The full set of entries, reproduced exactly, is the expected answer.

___ Records for the task

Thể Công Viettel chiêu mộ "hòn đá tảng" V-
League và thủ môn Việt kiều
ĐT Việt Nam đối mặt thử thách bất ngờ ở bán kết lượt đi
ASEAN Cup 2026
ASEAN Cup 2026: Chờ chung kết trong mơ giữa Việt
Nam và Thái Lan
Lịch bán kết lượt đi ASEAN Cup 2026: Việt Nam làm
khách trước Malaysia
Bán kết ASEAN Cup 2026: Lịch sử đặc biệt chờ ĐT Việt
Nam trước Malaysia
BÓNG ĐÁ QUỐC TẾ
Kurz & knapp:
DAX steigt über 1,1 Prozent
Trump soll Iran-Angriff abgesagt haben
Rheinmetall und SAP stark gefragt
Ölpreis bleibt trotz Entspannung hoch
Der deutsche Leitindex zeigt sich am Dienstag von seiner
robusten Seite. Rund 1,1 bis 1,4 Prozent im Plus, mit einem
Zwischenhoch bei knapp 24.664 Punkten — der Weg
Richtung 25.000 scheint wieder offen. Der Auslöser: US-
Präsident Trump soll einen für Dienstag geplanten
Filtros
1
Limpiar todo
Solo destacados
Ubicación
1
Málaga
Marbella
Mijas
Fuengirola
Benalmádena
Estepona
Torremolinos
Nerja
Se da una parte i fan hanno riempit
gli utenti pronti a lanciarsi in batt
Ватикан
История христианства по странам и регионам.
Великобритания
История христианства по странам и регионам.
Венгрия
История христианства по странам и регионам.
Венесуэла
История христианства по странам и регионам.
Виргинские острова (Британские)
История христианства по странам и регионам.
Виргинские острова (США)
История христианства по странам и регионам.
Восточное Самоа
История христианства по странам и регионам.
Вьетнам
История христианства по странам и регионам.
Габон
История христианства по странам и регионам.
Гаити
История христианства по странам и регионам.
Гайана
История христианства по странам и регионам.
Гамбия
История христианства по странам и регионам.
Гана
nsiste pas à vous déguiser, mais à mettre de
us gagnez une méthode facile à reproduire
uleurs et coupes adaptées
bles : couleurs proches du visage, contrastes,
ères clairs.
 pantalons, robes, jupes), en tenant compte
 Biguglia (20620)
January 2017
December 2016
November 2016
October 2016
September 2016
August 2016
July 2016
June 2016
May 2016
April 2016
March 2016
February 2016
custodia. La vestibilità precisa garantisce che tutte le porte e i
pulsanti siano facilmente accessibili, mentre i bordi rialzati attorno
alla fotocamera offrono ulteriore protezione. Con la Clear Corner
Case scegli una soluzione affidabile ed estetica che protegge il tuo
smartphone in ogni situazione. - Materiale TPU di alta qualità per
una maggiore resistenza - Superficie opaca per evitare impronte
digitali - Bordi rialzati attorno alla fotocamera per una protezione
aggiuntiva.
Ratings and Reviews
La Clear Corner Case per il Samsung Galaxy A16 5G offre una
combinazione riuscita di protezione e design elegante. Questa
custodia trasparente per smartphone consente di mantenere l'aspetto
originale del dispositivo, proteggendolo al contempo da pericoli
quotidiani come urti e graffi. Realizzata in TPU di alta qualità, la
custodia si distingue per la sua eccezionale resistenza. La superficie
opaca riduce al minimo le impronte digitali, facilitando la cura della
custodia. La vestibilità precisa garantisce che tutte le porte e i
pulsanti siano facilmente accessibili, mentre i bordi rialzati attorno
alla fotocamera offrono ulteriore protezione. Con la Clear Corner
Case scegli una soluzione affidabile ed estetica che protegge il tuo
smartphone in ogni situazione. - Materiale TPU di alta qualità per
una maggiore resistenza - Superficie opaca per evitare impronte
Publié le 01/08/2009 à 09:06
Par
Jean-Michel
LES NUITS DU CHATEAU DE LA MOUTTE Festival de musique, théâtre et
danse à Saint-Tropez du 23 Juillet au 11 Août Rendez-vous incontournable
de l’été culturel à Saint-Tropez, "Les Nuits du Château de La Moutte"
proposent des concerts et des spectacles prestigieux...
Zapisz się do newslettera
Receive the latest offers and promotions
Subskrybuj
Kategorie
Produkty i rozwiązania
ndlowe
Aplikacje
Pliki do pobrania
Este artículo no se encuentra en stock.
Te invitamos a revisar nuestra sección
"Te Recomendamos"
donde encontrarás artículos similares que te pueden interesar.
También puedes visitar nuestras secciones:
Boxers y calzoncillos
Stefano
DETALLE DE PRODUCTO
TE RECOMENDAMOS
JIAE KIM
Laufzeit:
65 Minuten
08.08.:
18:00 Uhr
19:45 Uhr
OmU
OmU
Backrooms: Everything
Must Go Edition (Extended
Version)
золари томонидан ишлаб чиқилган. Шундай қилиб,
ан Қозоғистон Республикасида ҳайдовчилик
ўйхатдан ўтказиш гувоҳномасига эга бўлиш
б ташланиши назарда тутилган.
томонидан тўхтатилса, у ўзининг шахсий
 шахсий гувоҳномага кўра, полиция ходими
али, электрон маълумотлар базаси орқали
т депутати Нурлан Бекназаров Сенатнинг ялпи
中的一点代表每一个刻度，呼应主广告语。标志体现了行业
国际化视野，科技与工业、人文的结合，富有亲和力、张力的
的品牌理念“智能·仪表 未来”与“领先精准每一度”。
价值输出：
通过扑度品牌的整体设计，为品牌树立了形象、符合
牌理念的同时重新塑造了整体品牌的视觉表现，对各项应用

______

● **Expected answer**
Thể Công Viettel chiêu mộ "hòn đá tảng" V-
League và thủ môn Việt kiều
ĐT Việt Nam đối mặt thử thách bất ngờ ở bán kết lượt đi
ASEAN Cup 2026
ASEAN Cup 2026: Chờ chung kết trong mơ giữa Việt
Nam và Thái Lan
Lịch bán kết lượt đi ASEAN Cup 2026: Việt Nam làm
khách trước Malaysia
Bán kết ASEAN Cup 2026: Lịch sử đặc biệt chờ ĐT Việt
Nam trước Malaysia
BÓNG ĐÁ QUỐC TẾ
Kurz & knapp:
DAX steigt über 1,1 Prozent
Trump soll Iran-Angriff abgesagt haben
Rheinmetall und SAP stark gefragt
Ölpreis bleibt trotz Entspannung hoch
Der deutsche Leitindex zeigt sich am Dienstag von seiner
robusten Seite. Rund 1,1 bis 1,4 Prozent im Plus, mit einem
Zwischenhoch bei knapp 24.664 Punkten — der Weg
Richtung 25.000 scheint wieder offen. Der Auslöser: US-
Präsident Trump soll einen für Dienstag geplanten
Filtros
1
Limpiar todo
Solo destacados
Ubicación
1
Málaga
Marbella
Mijas
Fuengirola
Benalmádena
Estepona
Torremolinos
Nerja
Se da una parte i fan hanno riempit
gli utenti pronti a lanciarsi in batt
Ватикан
История христианства по странам и регионам.
Великобритания
История христианства по странам и регионам.
Венгрия
История христианства по странам и регионам.
Венесуэла
История христианства по странам и регионам.
Виргинские острова (Британские)
История христианства по странам и регионам.
Виргинские острова (США)
История христианства по странам и регионам.
Восточное Самоа
История христианства по странам и регионам.
Вьетнам
История христианства по странам и регионам.
Габон
История христианства по странам и регионам.
Гаити
История христианства по странам и регионам.
Гайана
История христианства по странам и регионам.
Гамбия
История христианства по странам и регионам.
Гана
nsiste pas à vous déguiser, mais à mettre de
us gagnez une méthode facile à reproduire
uleurs et coupes adaptées
bles : couleurs proches du visage, contrastes,
ères clairs.
 pantalons, robes, jupes), en tenant compte
 Biguglia (20620)
January 2017
December 2016
November 2016
October 2016
September 2016
August 2016
July 2016
June 2016
May 2016
April 2016
March 2016
February 2016
custodia. La vestibilità precisa garantisce che tutte le porte e i
pulsanti siano facilmente accessibili, mentre i bordi rialzati attorno
alla fotocamera offrono ulteriore protezione. Con la Clear Corner
Case scegli una soluzione affidabile ed estetica che protegge il tuo
smartphone in ogni situazione. - Materiale TPU di alta qualità per
una maggiore resistenza - Superficie opaca per evitare impronte
digitali - Bordi rialzati attorno alla fotocamera per una protezione
aggiuntiva.
Ratings and Reviews
La Clear Corner Case per il Samsung Galaxy A16 5G offre una
combinazione riuscita di protezione e design elegante. Questa
custodia trasparente per smartphone consente di mantenere l'aspetto
originale del dispositivo, proteggendolo al contempo da pericoli
quotidiani come urti e graffi. Realizzata in TPU di alta qualità, la
custodia si distingue per la sua eccezionale resistenza. La superficie
opaca riduce al minimo le impronte digitali, facilitando la cura della
custodia. La vestibilità precisa garantisce che tutte le porte e i
pulsanti siano facilmente accessibili, mentre i bordi rialzati attorno
alla fotocamera offrono ulteriore protezione. Con la Clear Corner
Case scegli una soluzione affidabile ed estetica che protegge il tuo
smartphone in ogni situazione. - Materiale TPU di alta qualità per
una maggiore resistenza - Superficie opaca per evitare impronte
Publié le 01/08/2009 à 09:06
Par
Jean-Michel
LES NUITS DU CHATEAU DE LA MOUTTE Festival de musique, théâtre et
danse à Saint-Tropez du 23 Juillet au 11 Août Rendez-vous incontournable
de l’été culturel à Saint-Tropez, "Les Nuits du Château de La Moutte"
proposent des concerts et des spectacles prestigieux...
Zapisz się do newslettera
Receive the latest offers and promotions
Subskrybuj
Kategorie
Produkty i rozwiązania
ndlowe
Aplikacje
Pliki do pobrania
Este artículo no se encuentra en stock.
Te invitamos a revisar nuestra sección
"Te Recomendamos"
donde encontrarás artículos similares que te pueden interesar.
También puedes visitar nuestras secciones:
Boxers y calzoncillos
Stefano
DETALLE DE PRODUCTO
TE RECOMENDAMOS
JIAE KIM
Laufzeit:
65 Minuten
08.08.:
18:00 Uhr
19:45 Uhr
OmU
OmU
Backrooms: Everything
Must Go Edition (Extended
Version)
золари томонидан ишлаб чиқилган. Шундай қилиб,
ан Қозоғистон Республикасида ҳайдовчилик
ўйхатдан ўтказиш гувоҳномасига эга бўлиш
б ташланиши назарда тутилган.
томонидан тўхтатилса, у ўзининг шахсий
 шахсий гувоҳномага кўра, полиция ходими
али, электрон маълумотлар базаси орқали
т депутати Нурлан Бекназаров Сенатнинг ялпи
中的一点代表每一个刻度，呼应主广告语。标志体现了行业
国际化视野，科技与工业、人文的结合，富有亲和力、张力的
的品牌理念“智能·仪表 未来”与“领先精准每一度”。
价值输出：
通过扑度品牌的整体设计，为品牌树立了形象、符合
牌理念的同时重新塑造了整体品牌的视觉表现，对各项应用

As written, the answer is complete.